Ordered, That the Consideration of the said Report be referred to a Committee of the whole House.

Resolved, That this House will, upon Thursday Morning next, resolve itself into a Committee of the whole House, to consider of the said Report.

A Message from the Lords, by Sir Miles Cook and Sir Lacon William Child:

Mr. Speaker,

Lords desire a Conference.

The Lords desire a present Conference with this House, upon the Subject-matter of the last Conference.

And then the Messengers withdrew.

Resolved, That this House doth agree to a present Conference with the Lords, as their Lordships desire.

And the Messengers were called in again: And Mr. Speaker acquainted them therewith.

Ordered, That the Managers who managed the last Conference, do manage this Conference.

And they went to the Conference.

And, being returned;

Mr.
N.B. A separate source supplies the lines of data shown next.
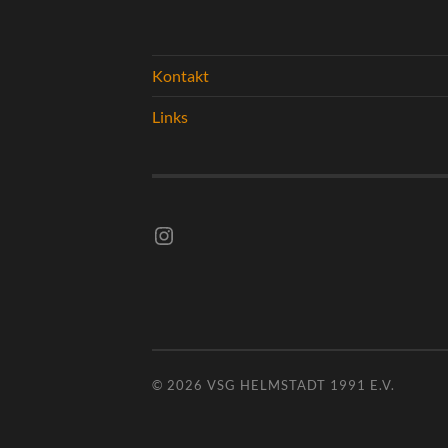
Kontakt
Links
Instagram vsghelmstadt.volleyball
© 2026
VSG HELMSTADT 1991 E.V.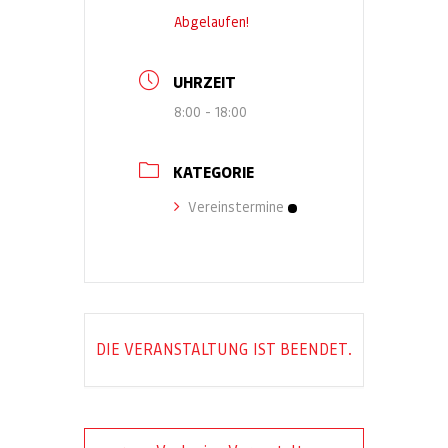
Abgelaufen!
UHRZEIT
8:00 - 18:00
KATEGORIE
Vereinstermine
DIE VERANSTALTUNG IST BEENDET.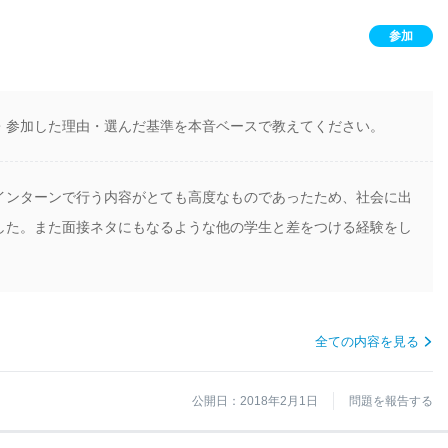
参加
・参加した理由・選んだ基準を本音ベースで教えてください。
インターンで行う内容がとても高度なものであったため、社会に出
した。また面接ネタにもなるような他の学生と差をつける経験をし
全ての内容を見る
公開日：2018年2月1日
問題を報告する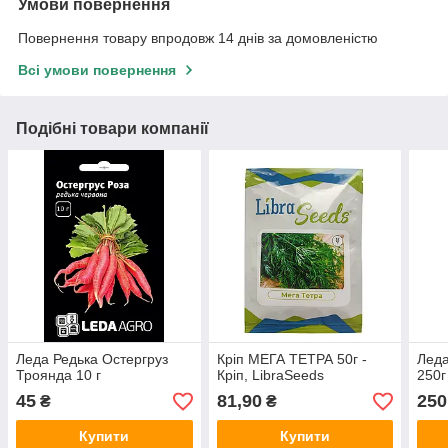
Умови повернення
Повернення товару впродовж 14 днів за домовленістю
Всі умови повернення
Подібні товари компанії
Леда Редька Остергруз
Кріп МЕГА ТЕТРА 50г -
Леда
Троянда 10 г
Кріп, LibraSeeds
250г
45
81,90
250
₴
₴
Купити
Купити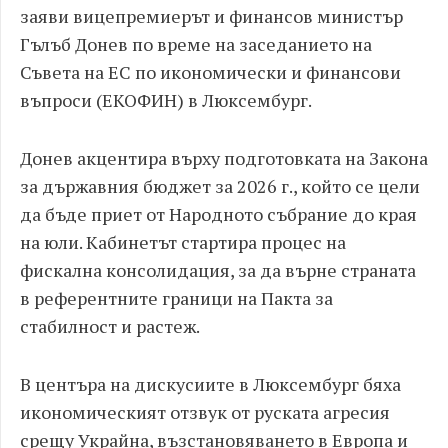
заяви вицепремиерът и финансов министър
Гълъб Донев по време на заседанието на
Съвета на ЕС по икономически и финансови
въпроси (ЕКОФИН) в Люксембург.
Донев акцентира върху подготовката на Закона
за държавния бюджет за 2026 г., който се цели
да бъде приет от Народното събрание до края
на юли. Кабинетът стартира процес на
фискална консолидация, за да върне страната
в референтните граници на Пакта за
стабилност и растеж.
В центъра на дискусиите в Люксембург бяха
икономическият отзвук от руската агресия
срещу Украйна, възстановяването в Европа и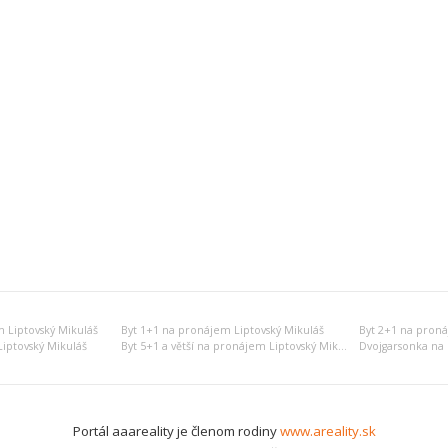
 Liptovský Mikuláš
Byt 1+1 na pronájem Liptovský Mikuláš
Byt 2+1 na proná
iptovský Mikuláš
Byt 5+1 a větší na pronájem Liptovský Mikuláš
Portál aaareality je členom rodiny
www.areality.sk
Boyle reported, That they had met the Lords at the Conference: And that it was managed by the Duke of Bolton: And that he acquainted them, That the Lords do agree, that the Word "Five," shall stand in the Bill for regulating of Tryals in Cases of High Treason, and Misprision of Treason; but that they do insist on their other Amendments, to which this House disagreed.

Resolved, That this House will, upon Wednesday Morning next, take the said Report into Consideration.

Leave of Absence.

Ordered, That Sir Henry Fane have Leave to go into the Country, for Recovery of his Health.

Ordered, That the Lord Norries have Leave to go into the Country, for Recovery of his Health.

Ways and Means.

The House resolved itself into a Committee of the whole House, to consider further of Ways and Means for raising the Supply to be granted to his Majesty, for carrying on the War against France with Vigour.

Mr. Speaker left the Chair.
Sir Tho. Littleton took the Chair of the Committee.
Mr. Speaker resumed the Chair.

Sir Thomas Littleton reported from the Committee, That they had come to several Resolutions; which they had directed him to report, when the House would please to receive the same.

Ordered, That the said Report be made upon Tuesday Morning next.

Sir Thomas Littleton also acquainted the House, That he was directed by the said Committee to move, That they may have Leave to sit again.

And a Motion being made, and the Question being put, That this House will, upon Monday Morning next, resolve itself into a Committee of the whole House, to consider further of Ways and Means for raising the Supply, to be granted to his Majesty, for carrying on the War against France with Vigour.

The House divided.

The Yeas go forth.

Tellers for the Yeas,Sir Wm. Strickland,
Sir Walter Young:
66
Tellers for the Noes,Mr. Pendarvis,
Sir Wm. Drake:
44

So it was resolved in the Affirmative.

And then the House adjourned till Monday Morning, Nine a Clock.